"Siostra Słońca" została wydana w kwietniu 2020 roku przez Wydawnictwo Albatros.
Z okładki:
Mogłoby się wydawać, że Elektra D'Aplièse ma wszystko, o czym można zamarzyć. Jest olśniewająco piękną top modelką. Jest sławna na całym świecie. I bajecznie bogata…
Wszystko to jednak tylko pozory, w rzeczywistości Elektra stoi na skraju załamania. Niespodziewana śmierć adopcyjnego ojca, Pa Salta, jeszcze pogarsza jej stan. By poradzić sobie ze stratą, Elektra sięga po alkohol i narkotyki. I właśnie wtedy dostaje list od nieznajomej, która twierdzi, że jest jej… babką.
W 1939 roku Cecily Huntley-Washington przybyła z Nowego Jorku do Kenii, by leczyć złamane serce. Przebywając w towarzystwie swojej babci – członkini osławionej kompanii z Wesołej Doliny – nad brzegami jeziora Naivasha, Cecily poznała Billa Forsytha, zatwardziałego kawalera i hodowcę bydła, utrzymującego bliskie relacje z dumnym plemieniem Masajów. W obliczu nadchodzącej katastrofy, gdy wiadomo, że wojna jest już nieunikniona, Cecily decyduje się przyjąć oświadczyny Billa. Przenosi się do doliny Wanjohi, a gdy Bill wyjeżdża, zostaje całkiem sama. Do czasu, gdy w lesie nieopodal farmy znajduje… porzucone niemowlę.
Recenzja
"Siostra Słońca" Lucindy Riley to poruszająca powieść. Pokazuje jak bardzo nieszczęśliwi i zagubieni są ludzie sławni. Jak latwo wpadają w uzależnienia, nie mają na kim się oprzeć.

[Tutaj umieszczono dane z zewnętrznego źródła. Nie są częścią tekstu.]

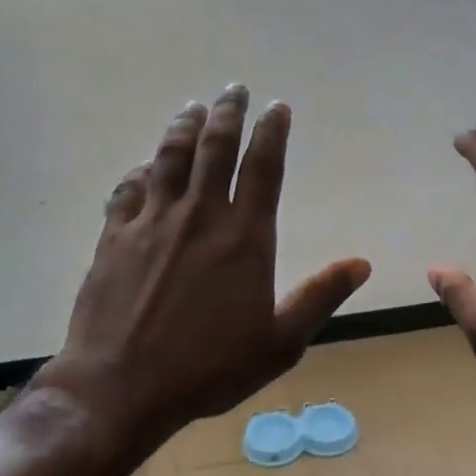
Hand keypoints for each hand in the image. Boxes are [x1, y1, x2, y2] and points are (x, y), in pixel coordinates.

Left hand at [36, 85, 371, 450]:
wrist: (122, 387)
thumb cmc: (208, 369)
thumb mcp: (279, 342)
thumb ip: (319, 297)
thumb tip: (361, 263)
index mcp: (243, 237)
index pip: (262, 167)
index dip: (272, 132)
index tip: (277, 106)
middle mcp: (198, 216)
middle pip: (214, 148)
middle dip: (228, 112)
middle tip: (234, 88)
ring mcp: (151, 222)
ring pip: (169, 158)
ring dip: (183, 127)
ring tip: (193, 107)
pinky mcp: (114, 237)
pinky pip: (127, 191)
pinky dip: (139, 172)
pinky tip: (143, 166)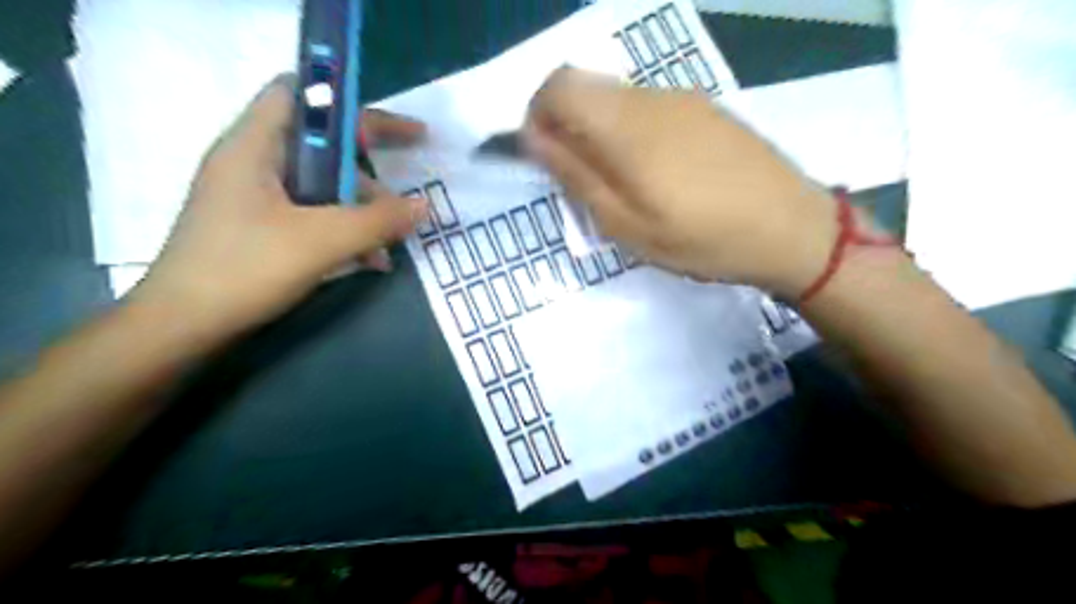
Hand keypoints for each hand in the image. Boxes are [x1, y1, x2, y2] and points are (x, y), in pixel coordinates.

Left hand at [130, 72, 425, 340]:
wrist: (184, 327)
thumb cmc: (245, 269)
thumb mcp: (321, 241)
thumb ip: (378, 220)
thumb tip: (425, 206)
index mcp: (254, 146)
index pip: (302, 95)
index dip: (351, 105)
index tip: (394, 133)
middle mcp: (254, 164)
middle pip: (321, 146)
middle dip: (368, 170)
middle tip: (403, 193)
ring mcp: (257, 199)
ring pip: (323, 187)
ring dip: (362, 210)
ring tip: (393, 241)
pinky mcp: (263, 229)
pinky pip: (314, 215)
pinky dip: (345, 230)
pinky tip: (371, 260)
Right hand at [521, 66, 839, 297]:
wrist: (791, 229)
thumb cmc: (703, 239)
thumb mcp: (627, 226)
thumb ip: (576, 177)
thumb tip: (533, 139)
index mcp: (626, 125)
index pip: (558, 85)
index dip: (537, 116)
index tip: (545, 158)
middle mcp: (651, 98)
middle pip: (586, 88)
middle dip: (567, 128)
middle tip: (583, 182)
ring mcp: (682, 99)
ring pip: (617, 100)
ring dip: (600, 133)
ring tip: (624, 186)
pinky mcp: (705, 109)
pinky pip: (648, 109)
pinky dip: (631, 133)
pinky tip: (659, 175)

W tej książce poznajemy historię jednej z siedmiu adoptownych sióstr - Elektry D'Aplièse. Każda z sióstr pochodzi z innej części świata, ma inny kolor skóry, rasę.

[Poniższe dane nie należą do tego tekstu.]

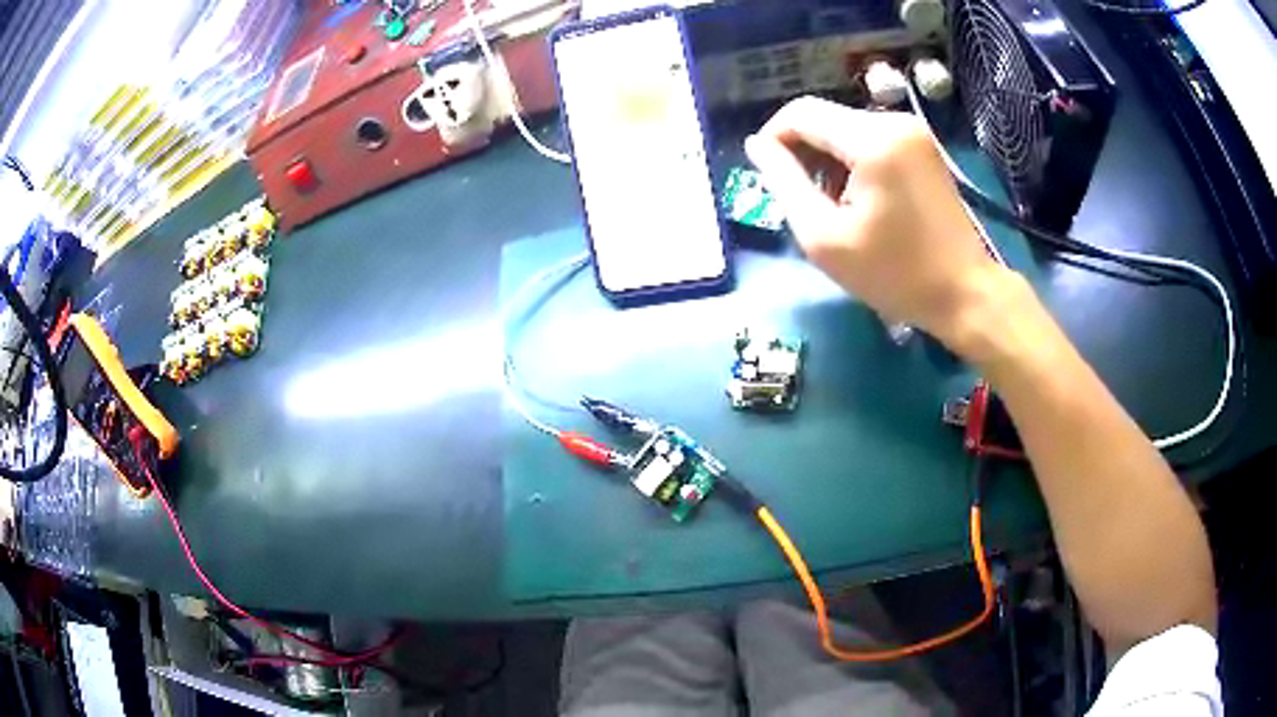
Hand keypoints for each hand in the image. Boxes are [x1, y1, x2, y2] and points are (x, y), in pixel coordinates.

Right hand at [745, 97, 1007, 350]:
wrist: (964, 292)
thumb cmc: (894, 273)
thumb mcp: (824, 237)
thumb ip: (784, 183)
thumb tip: (757, 145)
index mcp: (872, 140)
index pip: (801, 112)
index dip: (773, 138)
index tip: (768, 176)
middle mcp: (894, 122)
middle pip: (825, 118)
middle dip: (804, 153)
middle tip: (804, 201)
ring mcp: (913, 131)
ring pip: (845, 129)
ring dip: (828, 160)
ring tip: (834, 207)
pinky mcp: (922, 145)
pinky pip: (870, 139)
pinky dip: (853, 162)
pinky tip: (860, 199)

Elektra - sławna modelka, to tak naprawdę zagubiona, mała dziewczynka, która wpada w nałóg i sama nie potrafi się z niego wyzwolić.
Gdy sięga dna, w końcu prosi o pomoc i otrzymuje ją. Powoli wraca do równowagi. Poznaje też swoją biologiczną babkę, swoją przeszłość, historię rodziny. To pozwala uporządkować bałagan w jej głowie.
Elektra postanawia też walczyć o lepsze jutro młodych narkomanów. To przez Vanessę, jej współlokatorkę w ośrodku odwykowym.
Oprócz historii Elektry poznajemy też historię Cecily Huntley-Washington, która przyjeżdża do Kenii, po zerwanych zaręczynach z narzeczonym. Tu przenosimy się w czasie w lata 1938-1969. Autorka bardzo realnie oddała klimat egzotycznej Afryki, w której zaczęła się historia babki Elektry.
Lucinda Riley świetnie opisała kolorowe krajobrazy Czarnego Lądu, niezwykłe kolory nieba i odgłosy różnorodnych zwierząt zamieszkujących ten rejon świata.
Świetnie połączyła wątki historyczne i kulturowe z odrobiną romansu. Ta powieść to ciekawa, wciągająca podróż kulturowa, historyczna i geograficzna.
"Siostra Słońca" ma 665 stron i czyta się ją jednym tchem. Choć przyznam, że pierwsze 100 stron można by skrócić, bo jest tam dużo narkotyków, alkoholu i seksu.
Polecam Wam przeczytać tę powieść. Dzięki niej przeniesiecie się do nieco innego świata.
To pierwsza powieść tej autorki, którą przeczytałam i już wiem, że z chęcią sięgnę po inne jej książki. Zwłaszcza za poprzednie 5 tomów serii "Siedem Sióstr".
Dziękuję Wydawnictwu Albatros za egzemplarz recenzencki.
Kolejna ciekawa recenzja. Z chęcią zapoznam się z historią Siostry Słońca i historiami jej sióstr.